In an important and provocative new article, Human Rights Backsliding, 102 Cal. L. Rev. 603 (2014), Andrew T. Guzman and Katerina Linos take a fresh look at the collective dynamics at play worldwide when one or more countries ascribe to human rights norms.  According to their abstract: 

“Human rights advocates and international lawyers view international agreements and other   international norms as important tools to improve human rights around the world. This Article explains that, contrary to widely held beliefs, international human rights norms are not a one   –  way street. Norms capable of generating improved behavior in poorly performing states sometimes also exert a downward pull on high-performing states. This downward pull leads to what we term “human rights backsliding”–a tendency for high-performing states to weaken their domestic human rights regimes relative to prior behavior or relative to what they would otherwise have done.

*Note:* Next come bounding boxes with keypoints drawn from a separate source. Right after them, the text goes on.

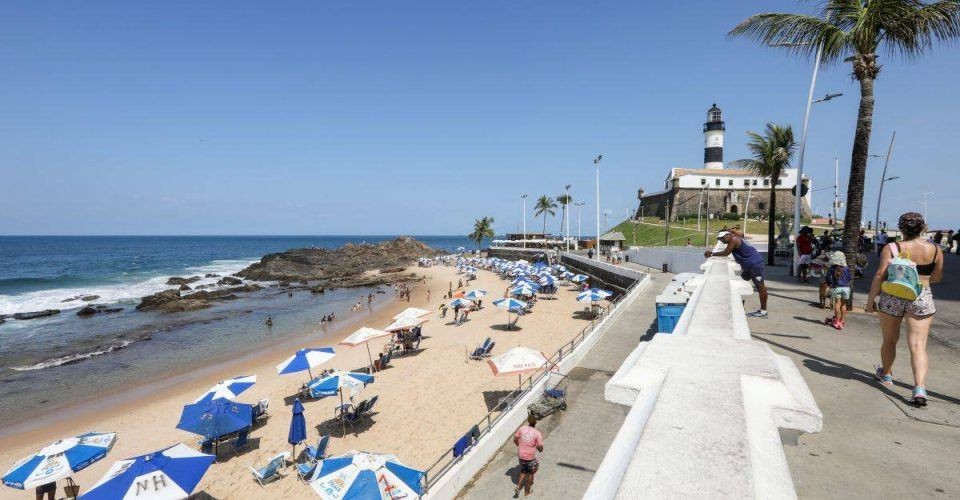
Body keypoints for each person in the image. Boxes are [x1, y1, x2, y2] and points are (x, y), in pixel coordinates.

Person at [867, 212, 944, 407]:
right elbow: (937, 278)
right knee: (918, 345)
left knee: (890, 339)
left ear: (901, 229)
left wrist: (870, 301)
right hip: (921, 294)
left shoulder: (892, 247)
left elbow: (879, 274)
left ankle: (886, 374)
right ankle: (919, 388)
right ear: (923, 227)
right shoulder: (935, 249)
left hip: (893, 294)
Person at [705, 230, 769, 318]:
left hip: (755, 265)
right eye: (720, 239)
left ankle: (763, 312)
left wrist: (712, 253)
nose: (721, 241)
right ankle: (738, 304)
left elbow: (726, 253)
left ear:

The theory of backsliding is a novel one, so we introduce it with several real-world examples. In   order to describe the theory, its assumptions, and its consequences as explicitly as possible, we   also provide a formal model of backsliding. We then explain how an understanding of human   rights backsliding helps explain state behavior that is otherwise puzzling. Finally, we explore some of the implications of backsliding for the design of international agreements, and we consider strategies for advocates seeking to advance human rights internationally.”

Among the examples offered by the authors, alongside those from Sweden and the United Kingdom, is the treatment of same-sex marriage in the United States. Defining backsliding to include efforts to use international norms to limit or forestall rights, the authors observe that Supreme Court Justice Alito “was the only Justice to cite to foreign practice in both Hollingsworth and Windsor, and he did so with the purpose of countering the Supreme Court’s tentative support of same-sex equality.” Justice Alito cited, for example, the fact that no nation recognized same-sex marriage until the Netherlands in 2000.  Justice Alito’s dissent invoked the relatively low standards in other nations — standards that the authors claim, made it harder for same-sex marriage proponents to advocate for same-sex marriage rights. 

At the conclusion of their article, the Guzman and Linos write:

“It is not our purpose to undermine any ongoing human rights efforts, and we do not believe this Article does so. We believe, rather, that an understanding of backsliding allows both advocates and policy makers to think more clearly about how human rights norms affect the outcome that really matters: the way in which humans are treated.”

They promise future work, using the rigorous model that they develop, to assist advocates to work more effectively in a world where human rights backsliding by some is a predictiable outcome of human rights successes for others.